Убырлы - Наиль Измайлов 16 стр.


— Тихо. Луиза, поставь ведро. Анвар Насырович, я объясню, пока минутку помолчите, пожалуйста. Луиза, разок еще. Вот так. Ты сядь пока. Ты! В мое кресло! Так, хорошо. Сиди пока.

Кресло было повернуто так, что я не видел ничего, кроме шторы. Но стал хоть слышать нормально, а не как сквозь толстенную меховую шапку, крапчатую и с резинкой через макушку, которую в садике носил.

— Таисия Федоровна, я все-таки жду объяснений. У меня, конечно, такого опыта нет, как у вас, но меня тревожит… Черт-те что творится, елки!..

— Спокойней, Анвар Насырович, я сейчас…

— Какое спокойнее! Вы Ханию видели? Она сидит там рядом с восьмым «в», это… Это просто… А сам класс — я не знаю, это же неадекват полный, то ли наркоконтроль вызывать пора, то ли санитаров. Вы, я вижу, в курсе, так объясните — хотя я не понимаю, как можно это объяснять и как можно спокойно к этому… Самый вменяемый класс, и нате-здрасьте. И девочки, что самое, девочки ведь — я Кудряшову привел, она в приемной, если не сбежала, показать вам ее? Показать?

— Анвар Насырович, как вы разговариваете с Таисией!.. — возмутился кто-то, я не узнал, да и шапка как будто уже налезала потихонечку на уши и мозги.

— Тихо-тихо-тихо, — сказала указчица. — Анвар Насырович волнуется, его можно понять, но ничего страшного не происходит. Наша эффективная работа — это вопрос дисциплины и контроля, и сегодня… Сейчас я вам наглядно продемонстрирую. Кудряшова здесь, прекрасно, пусть пока подождет, а мы пока… Луиза, сходите, как мы говорили. Нет-нет, ведро пусть стоит. Да, она на продленке, у Татьяны Валерьевны, скажете, что ко мне срочно. Нет, Татьяну звать не нужно. Не нужно, я сказала. Поторопитесь.
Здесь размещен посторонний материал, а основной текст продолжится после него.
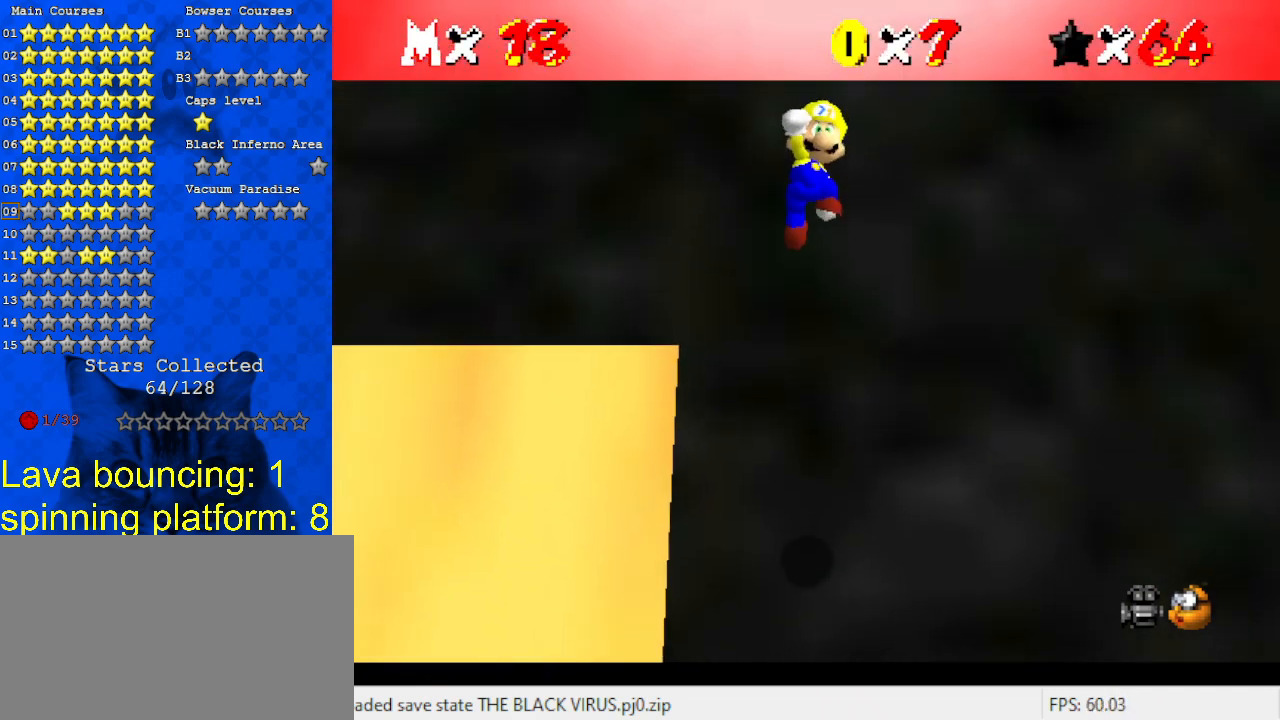
{"keys": ["left", "up"], "events": [[267, "ctrl", "down"], [433, "ctrl", "up"], [433, "left", "down"], [433, "shift", "up"]]}
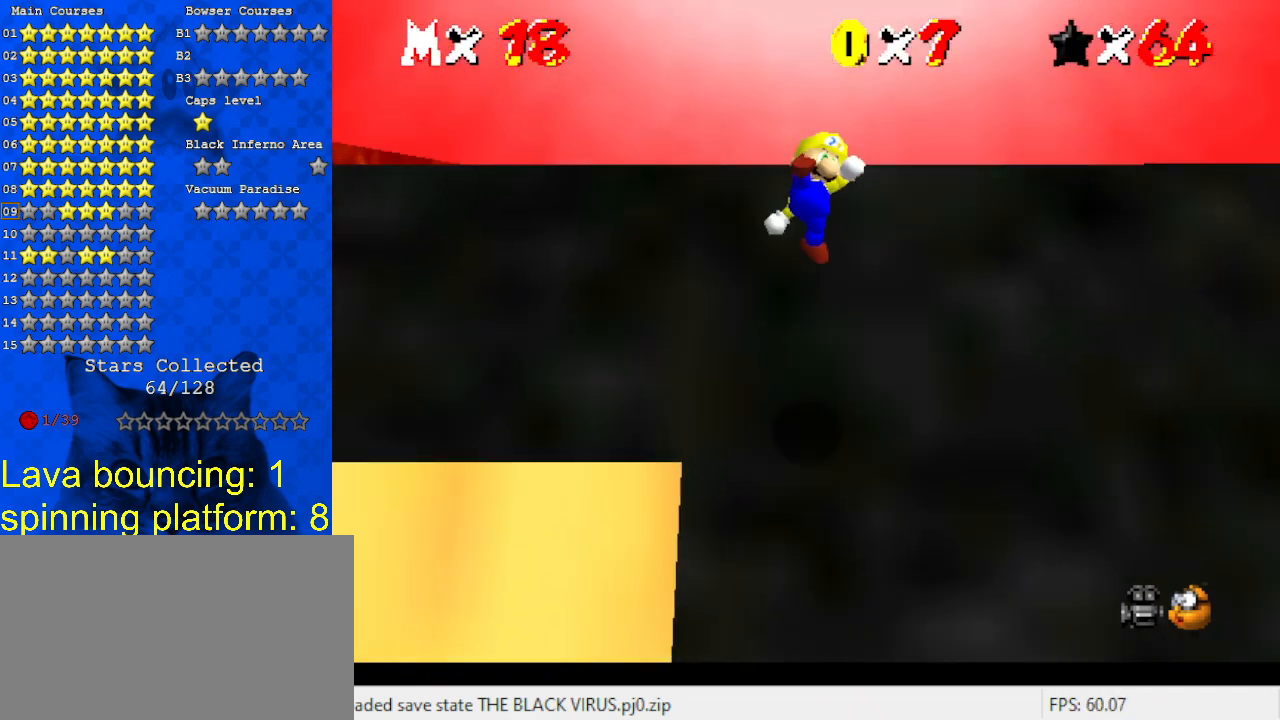
{"keys": ["shift", "up"], "events": [[200, "left", "up"], [333, "shift", "down"]]}
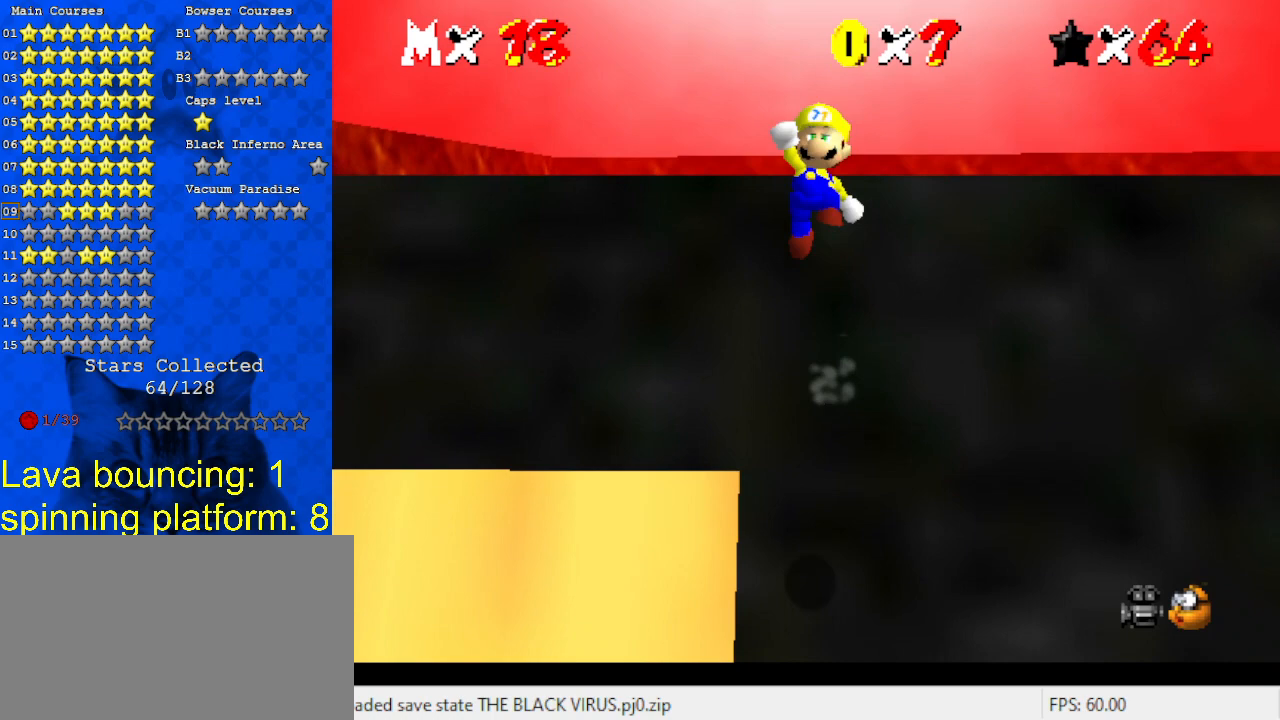
{"keys": ["left", "shift", "up"], "events": [[367, "left", "down"]]}
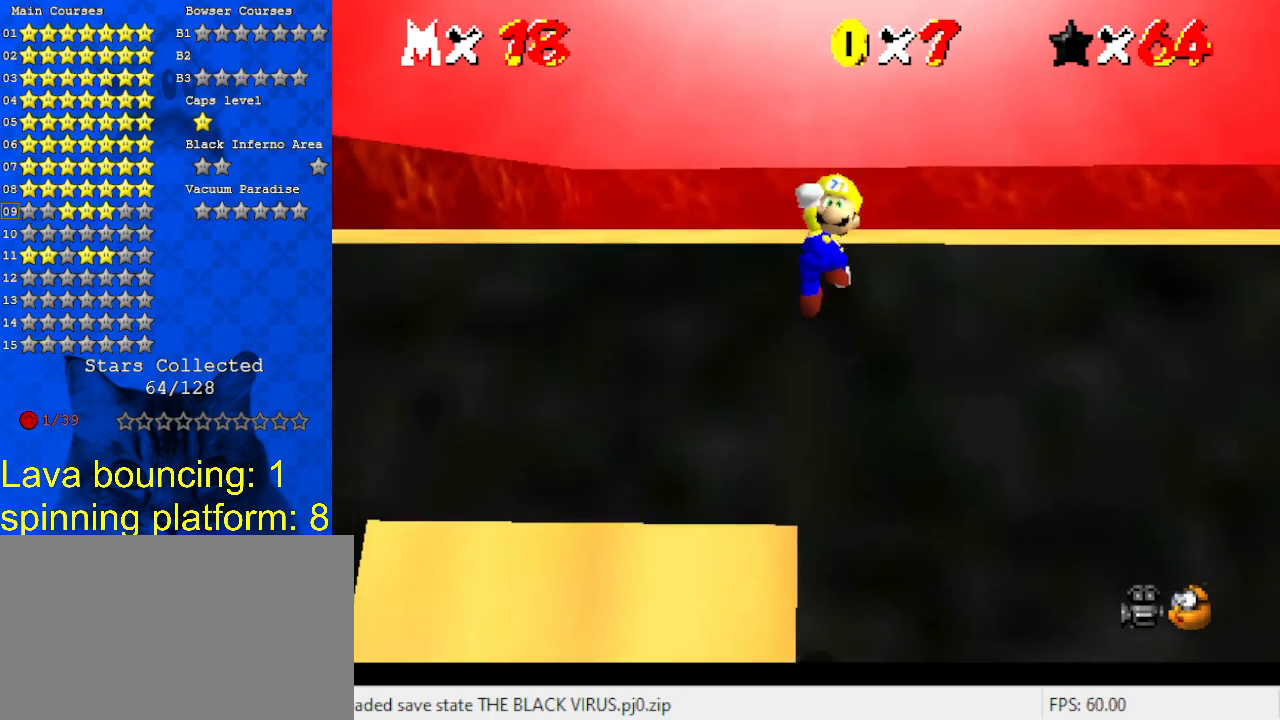
{"keys": ["up"], "events": [[133, "ctrl", "down"], [167, "left", "up"], [367, "ctrl", "up"], [400, "shift", "up"]]}
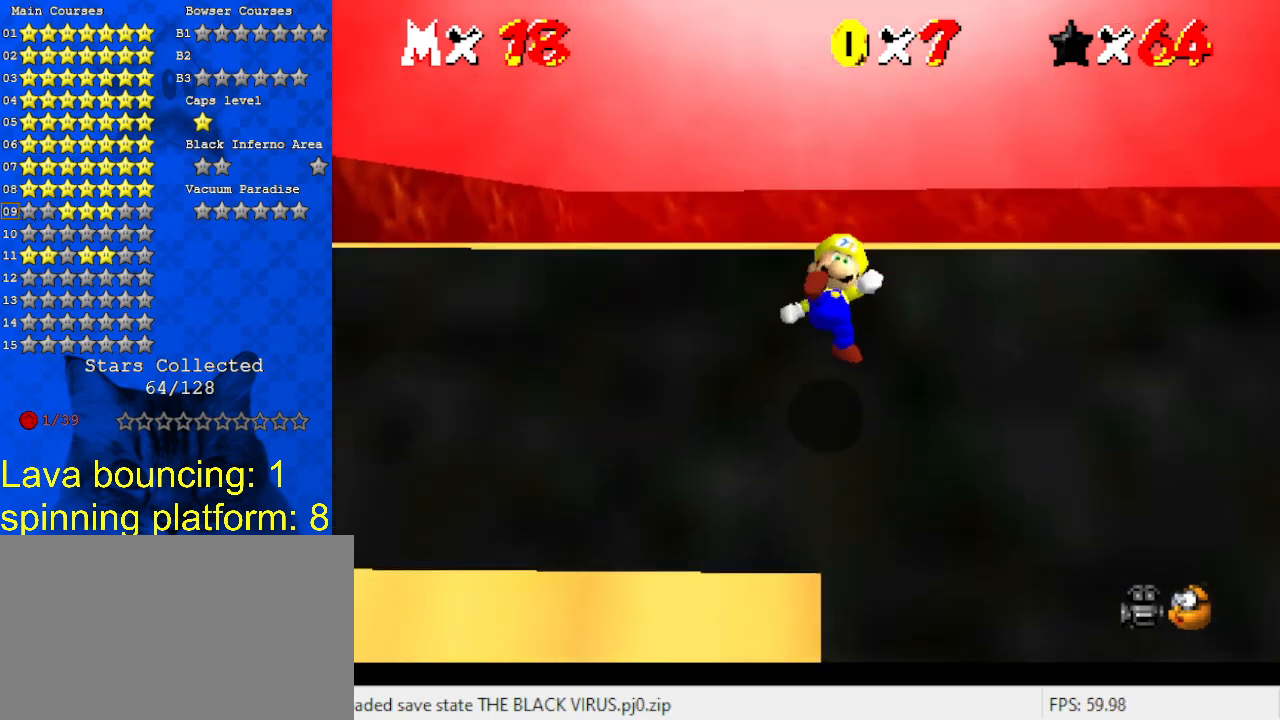
{"keys": ["shift", "up"], "events": [[33, "left", "down"], [133, "left", "up"], [267, "shift", "down"]]}
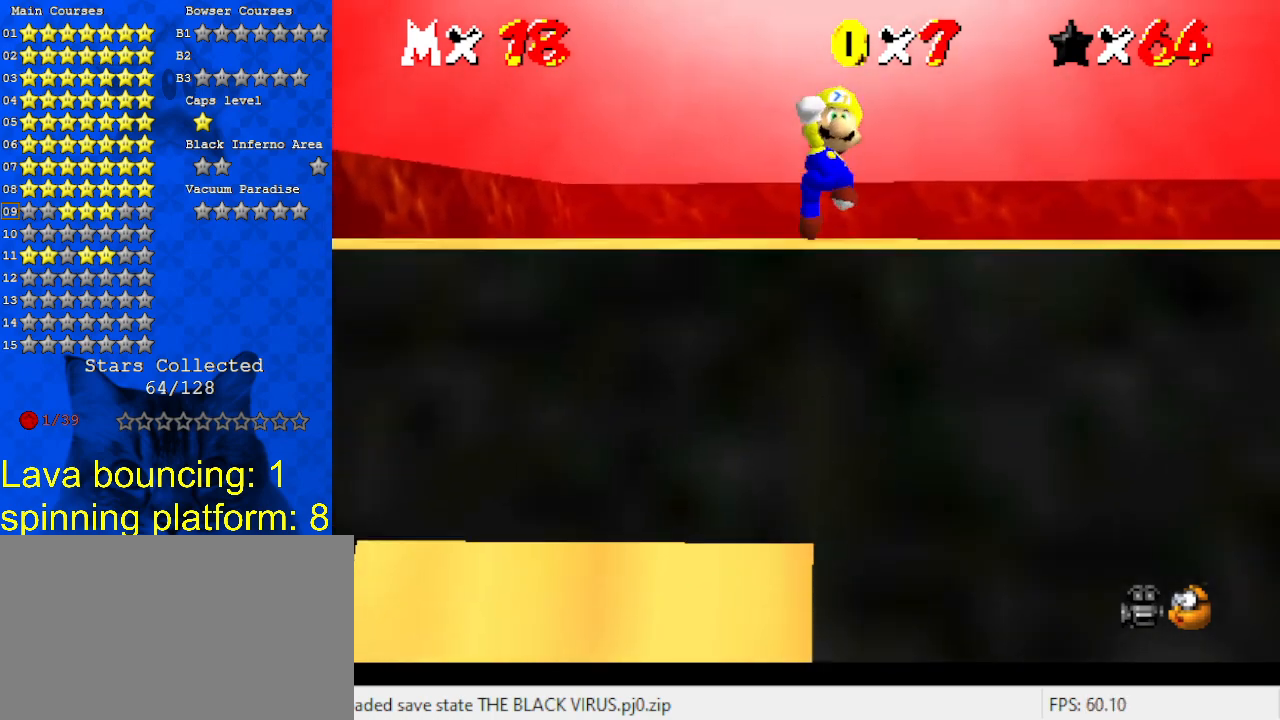
{"keys": ["left", "shift", "up"], "events": [[200, "left", "down"]]}
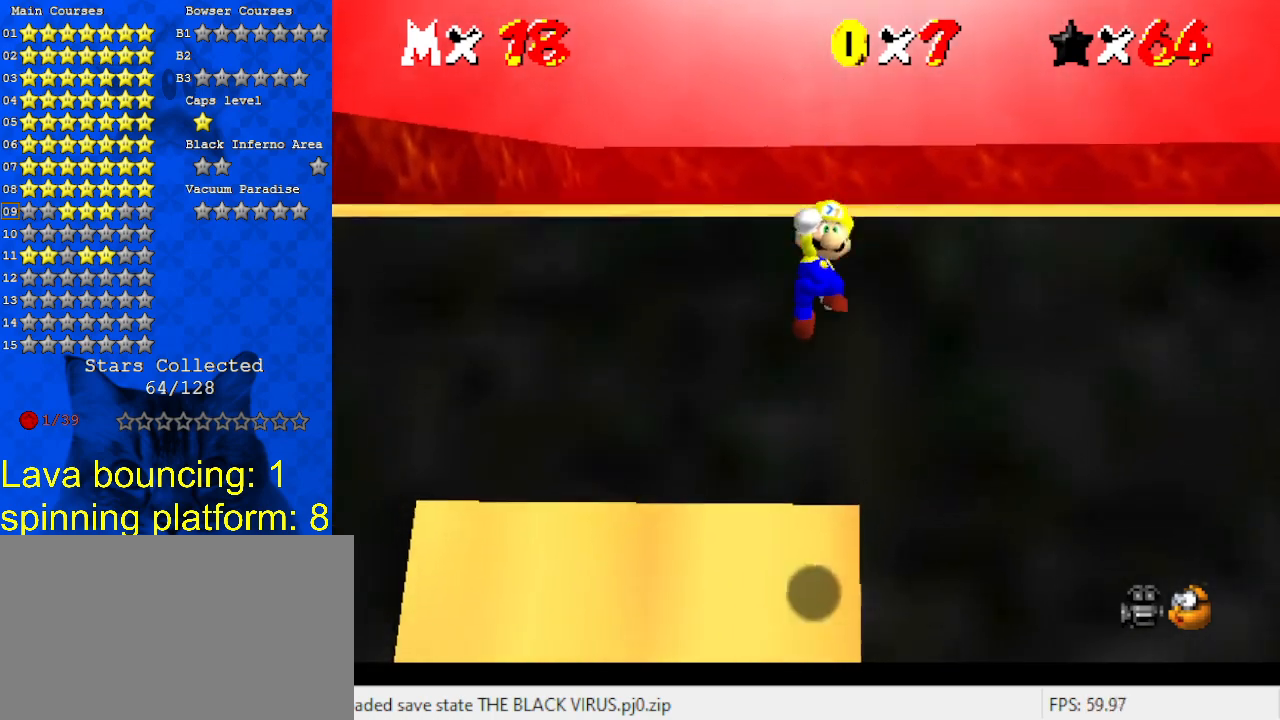
{"keys": ["left", "up"], "events": [[33, "ctrl", "down"], [33, "left", "up"], [133, "left", "down"], [267, "ctrl", "up"], [300, "shift", "up"]]}
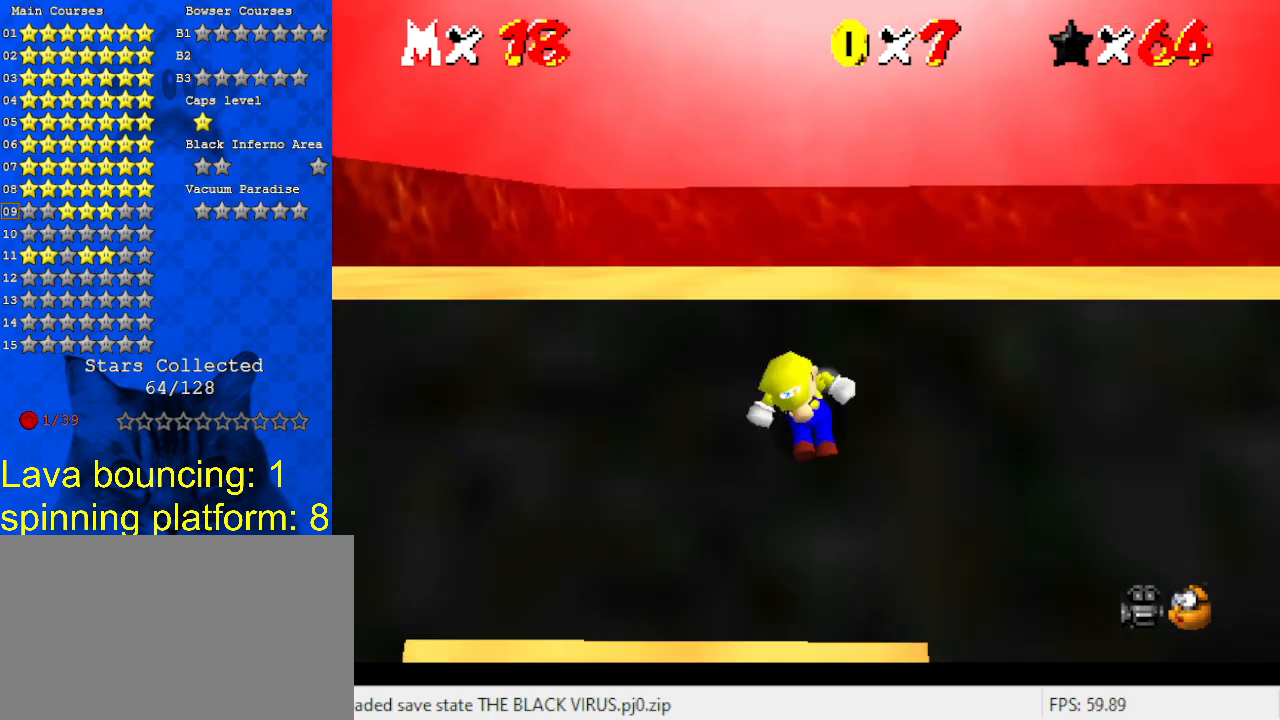
{"keys": ["left", "shift", "up"], "events": [[167, "left", "up"], [167, "shift", "down"], [467, "left", "down"]]}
— Таисия Федоровна, а можно все-таки без наглядностей…

Что ж он орет все время. Так хорошо было висеть в ватном покое, ни о чем не парясь. А дядька справа мешал, как дремлющую собаку палкой тыкал. Загрызть бы.

Есть хочу, понял я все так же вяло. Хочу — и не ем. Неправильно это.

Они еще что-то говорили, вдвоем и полным составом, и цокали каблуками, и хлопали дверьми, и скрипели чем-то, и долдонили неравномерно, а я был уже в шапке, в домике, в покойной дреме, и это было хорошо, хоть по-прежнему неправильно, потому что голодно.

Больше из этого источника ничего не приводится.